Temel olarak iki süreçte oluşan elma sirkesinin ilk adımında elmaların kesilip bir gece bakteri üretebilmeleri için bekletilmesi amaçlanır. İkinci adımda ise sirke yapımını başlatıcı bir maya(sirke anası, bal, nohut) eklenir. Bu aşamadan sonra elmaların içindeki şekerin fermente olarak asetik aside dönmesi hedeflenir. Elma sirkesi oluştuğu süreç içinde ya da beklediği sürece içinde sirke anası denen, yumuşak beyaz bir madde meydana gelir ki sirke anasında çok sayıda protein, enzim ve faydalı bakteri bulunur. Sirkenin geleneksel yemek kültürümüzde neden bu kadar önemli olduğu buradan da anlaşılabilir. Faydalı bakteri, probiyotik demektir ki bugün dünyadaki en büyük sağlık problemlerinin başında düzenli çalışmayan bağırsaklar gelmektedir.

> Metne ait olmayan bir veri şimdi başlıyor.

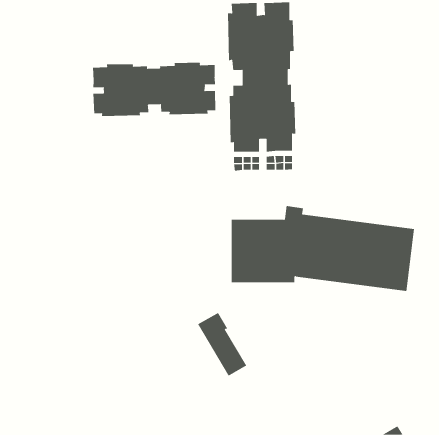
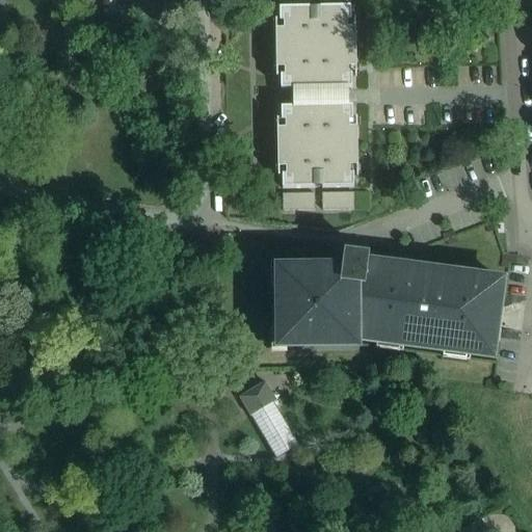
building: [92,62,216,117] -> none

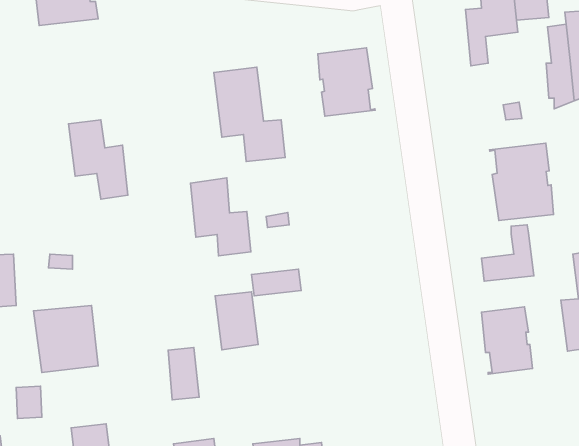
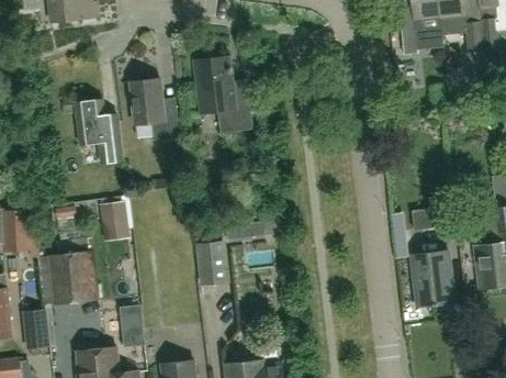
building: [318,48,375,116] -> none
building: [489,143,553,221] -> none
building: [190,178,251,256] -> [130,77,179,141]
building: none -> [104,202,132,235]
building: [168,347,199,400] -> [119,304,144,347]

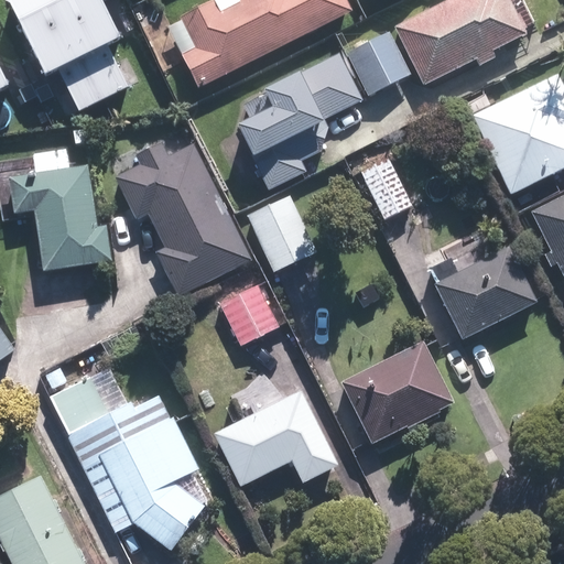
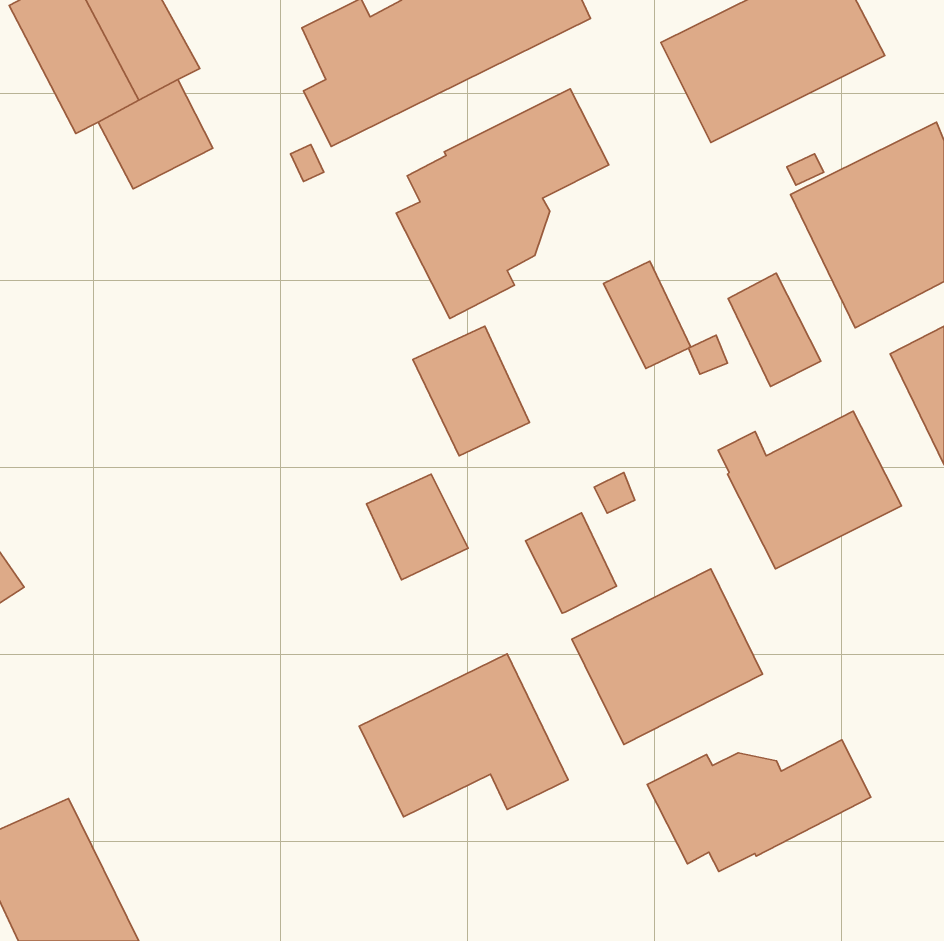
building: [346,30,410,94] -> none
building: [112,141,250,295] -> none
building: none -> [728,273,821,386]
building: [9,165,110,269] -> none
building: none -> [526,513,617,613]
building: [52,376,208,550] -> none
building: none -> [647,740,871,871]

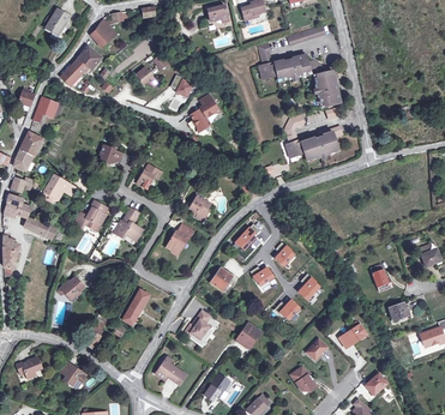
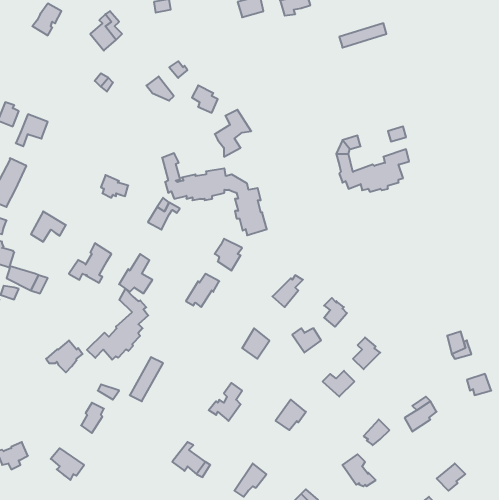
building: [258,42,341,107] -> [162,153,267,235]
building: [61,47,102,85] -> none
building: none -> [87,289,148,360]

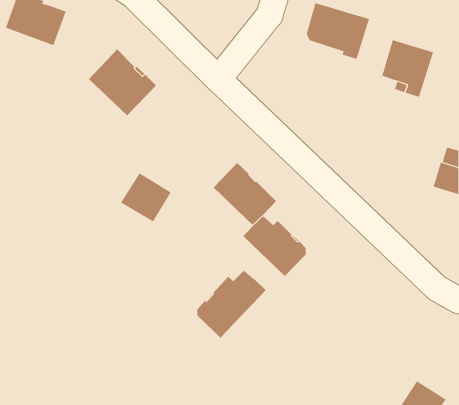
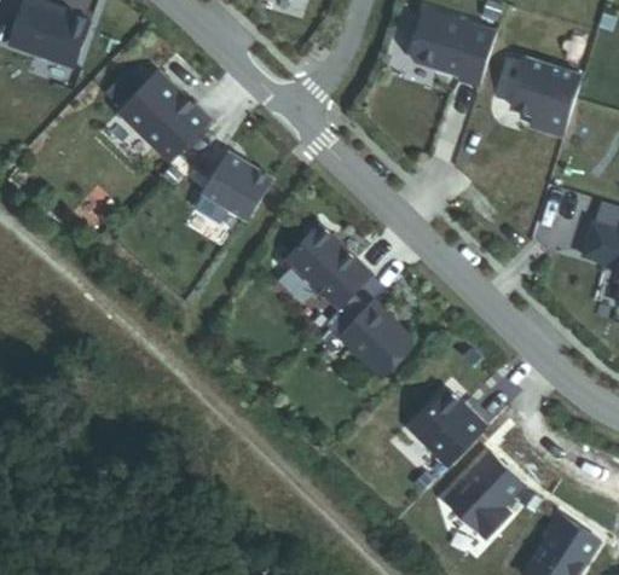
building: [120,173,171,222] -> [203,152,272,219]
building: [197,270,266,338] -> none
building: none -> [406,390,486,470]
building: none -> [440,453,523,542]

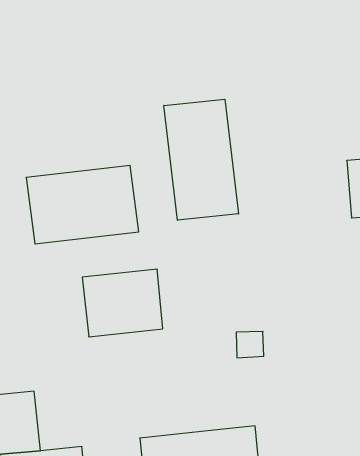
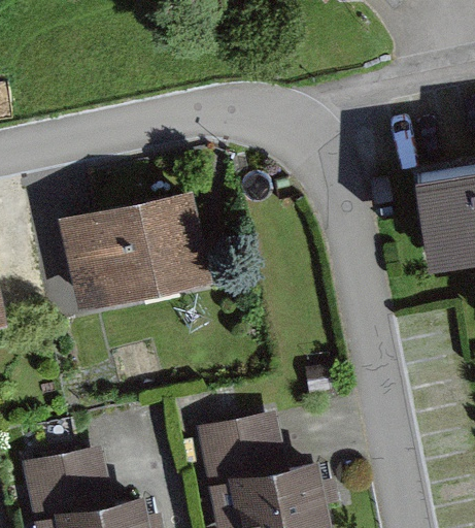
building: [164,99,238,220] -> none
building: [82,269,163,337] -> [205,416,297,495]

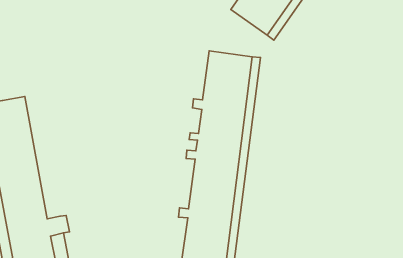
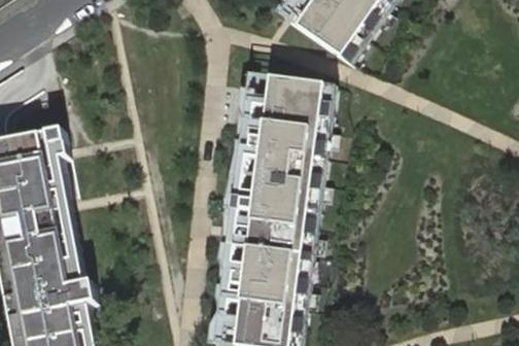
building: none -> [36,127,80,283]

Elma sirkesi çok fazla vitamin barındırmasa da potasyum barındırır ve gerçekten iyi bir sirkede çokça aminoasit ve antioksidan maddenin bulunması beklenir.
İlaçsız, genetiği değiştirilmemiş elmaların doğru koşullarda hazırlanarak elde edildiği bir elma sirkesinin bugün bilinen faydaları şöyle sıralanabilir;
- Bakteri ve patojenleri öldürür. Bu yönüyle iyi bir temizleme aracıdır. Bağırsaklardaki zararlı bakteriler başta olmak üzere, içine girdiği yiyecekleri de bakterilerden korur. Hipokrat’ın, yara bakımında yarayı kurtlanmaktan elma sirkesi ile önlediği bilinir.
- Kan şekeri seviyesinin düşmesine ve diyabetin kontrolüne faydaları vardır. Yine de kan şekerini yükseltmemenin en kolay yolu, işlenmiş karbonhidrat ve şeker tüketmemek ve spordur.
- Kilo vermeye yardımcı olabilir. Yapılan araştırmalarda, elma sirkesinin kişide tokluk hissi yarattığı ve bu yolla da günlük kalori alımını düşürdüğünü gözlenmiştir.
- Elma sirkesi verilmiş hayvanlarla yapılan araştırmalarda, kandaki kolesterol ve trigliserinin düşerek kan basıncında da düşme meydana getirdiği gözlenmiştir.
- Asidik olması sebebiyle cildin Ph’ını koruyarak cilde bir bariyer görevi görebileceği düşünülmektedir.
Her gün tüketeceğimiz 1-2 kaşık elma sirkesinin sağlımıza ne kadar faydalı olabileceğini tahmin edemeyiz. Mide şikayeti olanlar, elma sirkesini suyun içine karıştırarak ve önce azar azar başlayıp, zamanla kaşık ölçüsünü büyüterek ilerleyebilirler. Zamanla, mide asidini situmüle eden elma sirkesi, midenin kendi asit oluşma yeteneğine de katkıda bulunarak, mide hazımsızlık haplarına bağımlılığı da ortadan kaldırabilmektedir.